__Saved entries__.
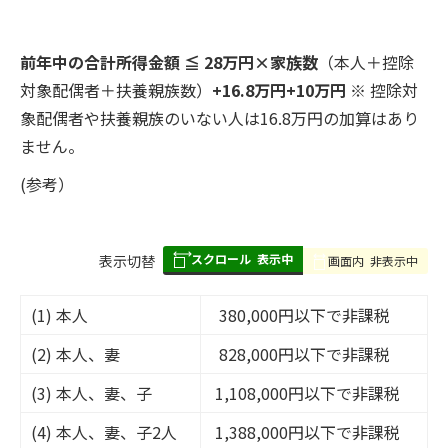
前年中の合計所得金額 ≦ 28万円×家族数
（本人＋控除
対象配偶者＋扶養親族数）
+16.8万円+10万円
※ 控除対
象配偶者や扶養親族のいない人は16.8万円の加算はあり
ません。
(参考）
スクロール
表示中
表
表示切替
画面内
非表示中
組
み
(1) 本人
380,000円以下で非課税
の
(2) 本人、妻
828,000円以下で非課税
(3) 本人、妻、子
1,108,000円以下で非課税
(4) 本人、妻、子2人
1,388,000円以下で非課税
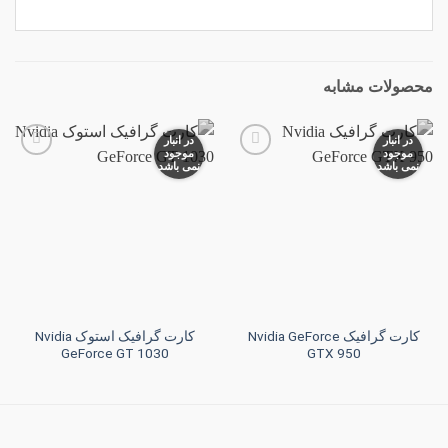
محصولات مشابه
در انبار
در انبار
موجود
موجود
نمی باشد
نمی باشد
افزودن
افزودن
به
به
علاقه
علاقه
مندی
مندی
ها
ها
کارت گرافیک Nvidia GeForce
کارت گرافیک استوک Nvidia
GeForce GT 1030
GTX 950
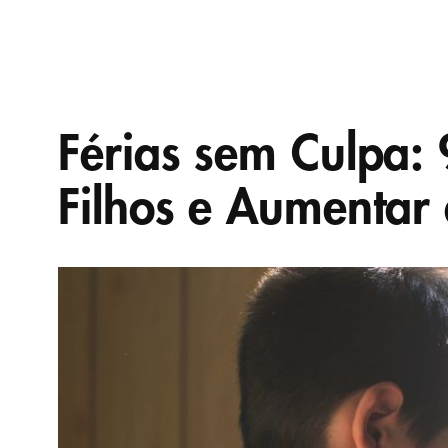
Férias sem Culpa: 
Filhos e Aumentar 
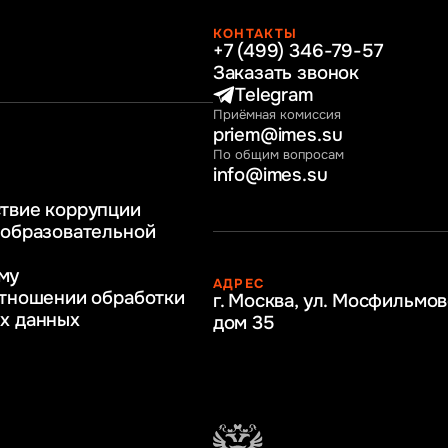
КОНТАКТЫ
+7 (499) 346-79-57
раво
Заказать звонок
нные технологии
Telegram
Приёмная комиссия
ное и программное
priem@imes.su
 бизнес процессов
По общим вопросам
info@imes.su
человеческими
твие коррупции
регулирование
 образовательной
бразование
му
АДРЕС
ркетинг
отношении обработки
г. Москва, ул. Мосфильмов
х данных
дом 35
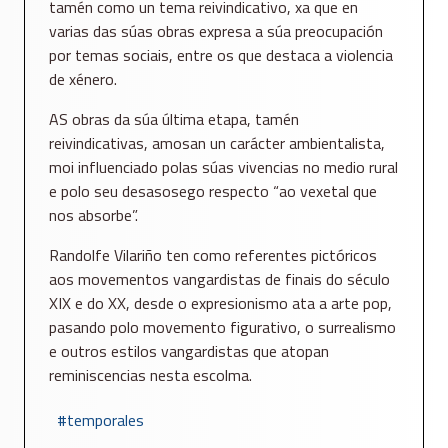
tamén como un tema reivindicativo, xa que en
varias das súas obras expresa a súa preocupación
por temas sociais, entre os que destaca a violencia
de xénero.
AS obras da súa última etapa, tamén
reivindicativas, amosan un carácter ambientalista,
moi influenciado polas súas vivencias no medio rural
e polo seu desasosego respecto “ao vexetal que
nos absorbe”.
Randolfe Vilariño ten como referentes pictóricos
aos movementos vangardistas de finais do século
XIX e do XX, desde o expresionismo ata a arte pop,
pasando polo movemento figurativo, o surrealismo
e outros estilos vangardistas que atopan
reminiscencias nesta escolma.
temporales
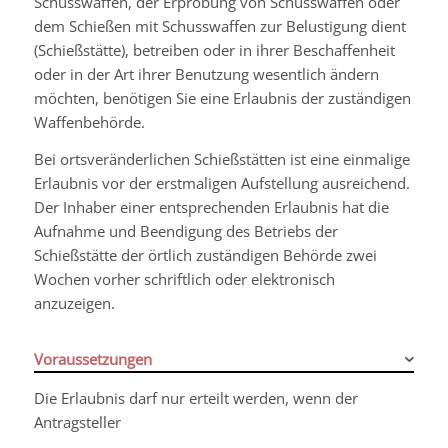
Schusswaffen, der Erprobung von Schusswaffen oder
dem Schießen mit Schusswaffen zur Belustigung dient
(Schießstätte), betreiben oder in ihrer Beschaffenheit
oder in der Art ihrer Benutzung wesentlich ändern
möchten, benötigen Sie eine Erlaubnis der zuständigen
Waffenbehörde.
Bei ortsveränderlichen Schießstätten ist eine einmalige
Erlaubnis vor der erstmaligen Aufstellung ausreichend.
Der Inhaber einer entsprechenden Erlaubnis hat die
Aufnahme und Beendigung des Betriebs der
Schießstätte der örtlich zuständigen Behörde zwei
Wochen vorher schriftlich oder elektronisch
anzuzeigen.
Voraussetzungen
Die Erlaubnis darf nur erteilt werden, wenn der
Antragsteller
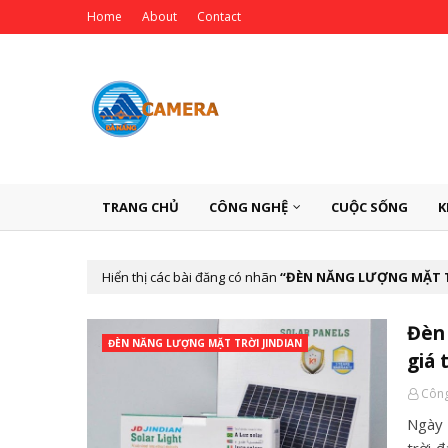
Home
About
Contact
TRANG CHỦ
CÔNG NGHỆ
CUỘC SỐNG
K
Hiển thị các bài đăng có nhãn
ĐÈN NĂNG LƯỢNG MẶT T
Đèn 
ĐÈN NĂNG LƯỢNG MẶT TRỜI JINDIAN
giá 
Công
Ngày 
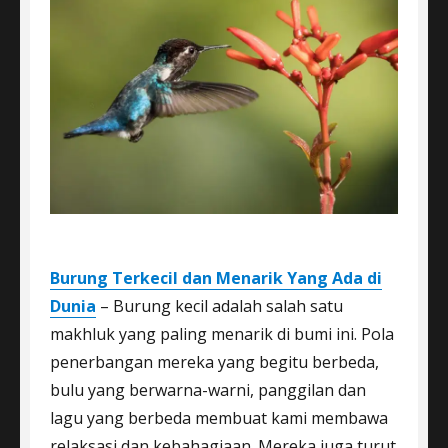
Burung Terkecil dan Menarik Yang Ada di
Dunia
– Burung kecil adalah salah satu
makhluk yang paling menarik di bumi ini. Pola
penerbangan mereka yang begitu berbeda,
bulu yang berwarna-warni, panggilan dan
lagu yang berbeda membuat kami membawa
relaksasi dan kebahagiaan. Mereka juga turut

* * *

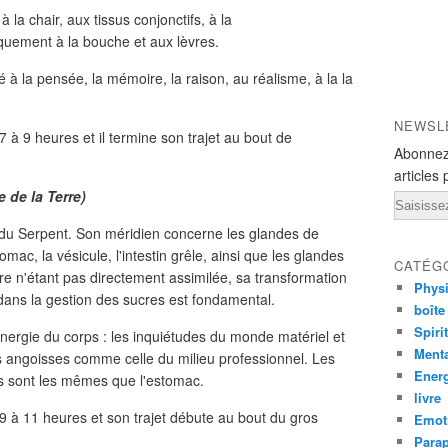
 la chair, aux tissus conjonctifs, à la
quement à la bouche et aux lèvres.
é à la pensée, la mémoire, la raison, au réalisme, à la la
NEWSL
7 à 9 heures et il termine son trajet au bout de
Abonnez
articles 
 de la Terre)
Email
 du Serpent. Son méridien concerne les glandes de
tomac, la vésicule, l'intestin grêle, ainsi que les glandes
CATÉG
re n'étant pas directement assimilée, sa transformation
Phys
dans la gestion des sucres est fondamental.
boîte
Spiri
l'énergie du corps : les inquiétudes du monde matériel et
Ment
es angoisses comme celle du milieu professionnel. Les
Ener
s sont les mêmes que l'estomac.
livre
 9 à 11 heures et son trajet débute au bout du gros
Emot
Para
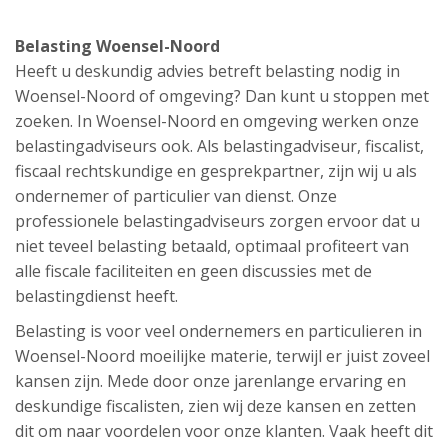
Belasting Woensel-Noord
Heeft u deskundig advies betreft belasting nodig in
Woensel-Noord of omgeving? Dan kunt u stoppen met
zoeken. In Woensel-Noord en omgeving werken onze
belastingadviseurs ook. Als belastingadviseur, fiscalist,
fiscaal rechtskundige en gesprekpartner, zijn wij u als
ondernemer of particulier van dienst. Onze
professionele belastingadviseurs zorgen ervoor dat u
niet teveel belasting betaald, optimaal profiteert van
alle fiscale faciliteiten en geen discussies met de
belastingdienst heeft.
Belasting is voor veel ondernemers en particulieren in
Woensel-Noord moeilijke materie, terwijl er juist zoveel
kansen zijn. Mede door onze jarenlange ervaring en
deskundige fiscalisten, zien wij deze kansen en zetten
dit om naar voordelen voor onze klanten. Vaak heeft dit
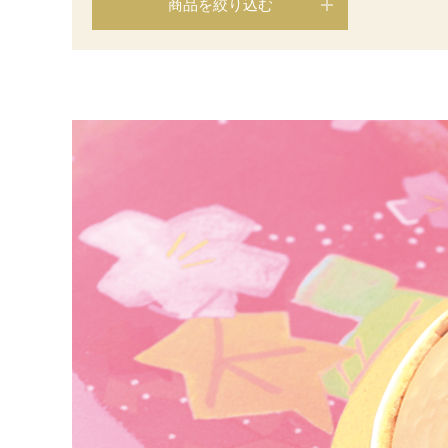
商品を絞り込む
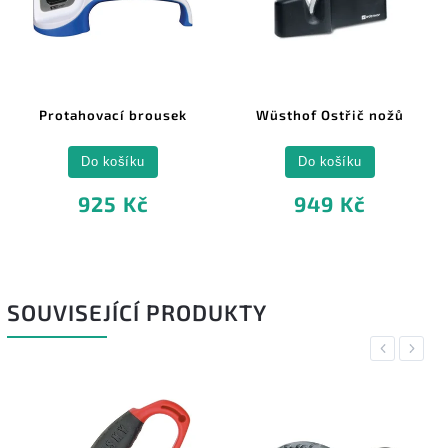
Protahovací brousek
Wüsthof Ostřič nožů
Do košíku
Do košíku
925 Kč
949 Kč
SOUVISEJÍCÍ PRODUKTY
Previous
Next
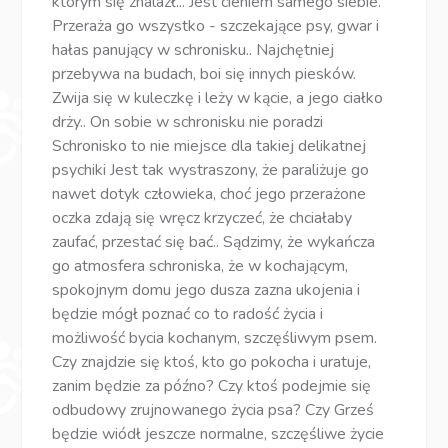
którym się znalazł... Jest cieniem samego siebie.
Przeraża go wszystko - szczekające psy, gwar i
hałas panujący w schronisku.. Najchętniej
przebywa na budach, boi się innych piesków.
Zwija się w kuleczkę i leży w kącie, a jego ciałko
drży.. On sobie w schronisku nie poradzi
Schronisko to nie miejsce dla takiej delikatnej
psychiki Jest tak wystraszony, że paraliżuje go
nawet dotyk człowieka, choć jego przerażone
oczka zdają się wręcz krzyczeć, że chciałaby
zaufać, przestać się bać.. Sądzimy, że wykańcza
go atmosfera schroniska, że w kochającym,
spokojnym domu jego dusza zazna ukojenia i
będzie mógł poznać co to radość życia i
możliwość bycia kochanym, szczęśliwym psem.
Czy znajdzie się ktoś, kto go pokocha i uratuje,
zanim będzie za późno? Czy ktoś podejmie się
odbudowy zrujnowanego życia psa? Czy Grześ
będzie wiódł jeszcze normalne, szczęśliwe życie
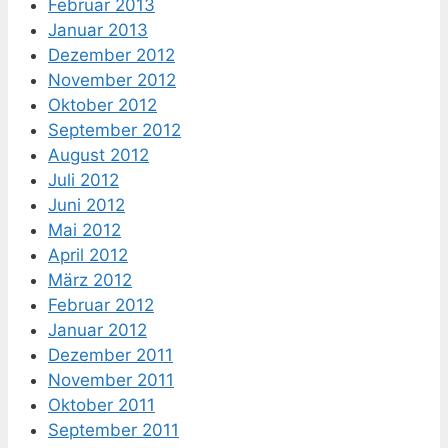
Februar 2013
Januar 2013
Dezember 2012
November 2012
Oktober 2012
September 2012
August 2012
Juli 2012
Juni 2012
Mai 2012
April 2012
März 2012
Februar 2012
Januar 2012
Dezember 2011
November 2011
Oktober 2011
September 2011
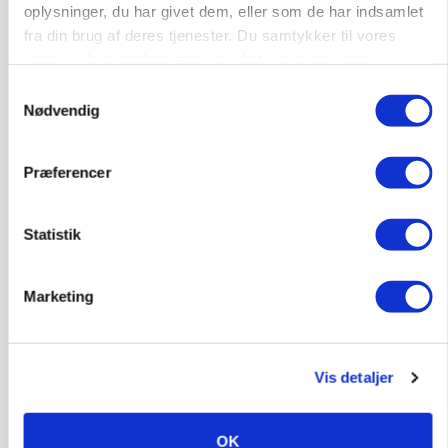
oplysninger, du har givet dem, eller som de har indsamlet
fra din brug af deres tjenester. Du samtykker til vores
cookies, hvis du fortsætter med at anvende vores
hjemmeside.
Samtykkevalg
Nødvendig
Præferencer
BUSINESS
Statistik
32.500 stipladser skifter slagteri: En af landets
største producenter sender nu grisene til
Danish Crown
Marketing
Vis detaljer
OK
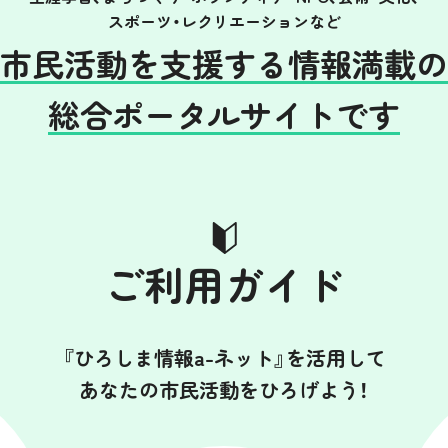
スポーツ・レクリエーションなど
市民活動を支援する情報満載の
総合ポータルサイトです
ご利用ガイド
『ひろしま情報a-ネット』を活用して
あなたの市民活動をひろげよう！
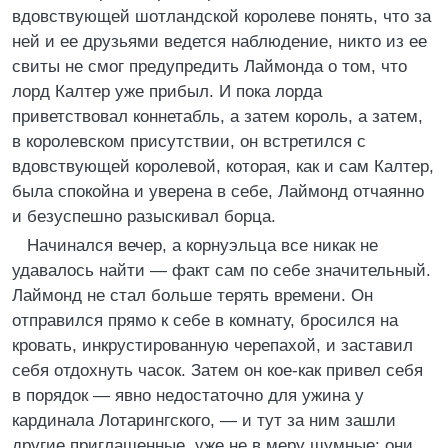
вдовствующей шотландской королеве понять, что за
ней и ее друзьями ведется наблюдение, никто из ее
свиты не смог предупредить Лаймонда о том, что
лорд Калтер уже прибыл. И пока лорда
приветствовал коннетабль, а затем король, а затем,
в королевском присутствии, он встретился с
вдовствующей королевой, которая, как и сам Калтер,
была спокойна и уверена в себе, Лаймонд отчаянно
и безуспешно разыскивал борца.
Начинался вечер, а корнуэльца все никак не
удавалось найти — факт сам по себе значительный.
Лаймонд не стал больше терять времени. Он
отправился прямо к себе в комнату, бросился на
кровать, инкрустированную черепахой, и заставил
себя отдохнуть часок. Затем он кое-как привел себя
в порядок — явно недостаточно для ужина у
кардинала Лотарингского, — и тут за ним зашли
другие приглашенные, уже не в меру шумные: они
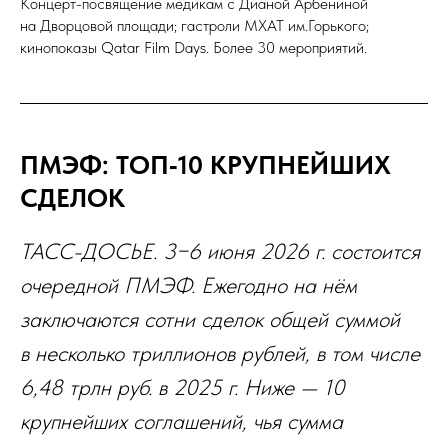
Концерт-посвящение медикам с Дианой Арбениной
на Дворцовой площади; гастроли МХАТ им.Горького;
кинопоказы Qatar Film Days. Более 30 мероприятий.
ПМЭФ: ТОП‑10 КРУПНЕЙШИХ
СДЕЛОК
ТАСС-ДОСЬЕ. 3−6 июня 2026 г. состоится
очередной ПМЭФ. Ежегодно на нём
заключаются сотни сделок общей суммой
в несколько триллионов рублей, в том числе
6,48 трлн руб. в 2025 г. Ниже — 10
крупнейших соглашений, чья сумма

__Task to complete__. Print the lines above exactly, from the one containing "la chair, aux tissus conjonctifs, à la" through the one containing "du Serpent. Son", with both of those lines included.

__Response to the exercise__.
 la chair, aux tissus conjonctifs, à la
quement à la bouche et aux lèvres.
é à la pensée, la mémoire, la raison, au réalisme, à la la
NEWSL
7 à 9 heures et il termine son trajet au bout de
Abonnez
articles 
 de la Terre)
Email
 du Serpent. Son méridien concerne les glandes de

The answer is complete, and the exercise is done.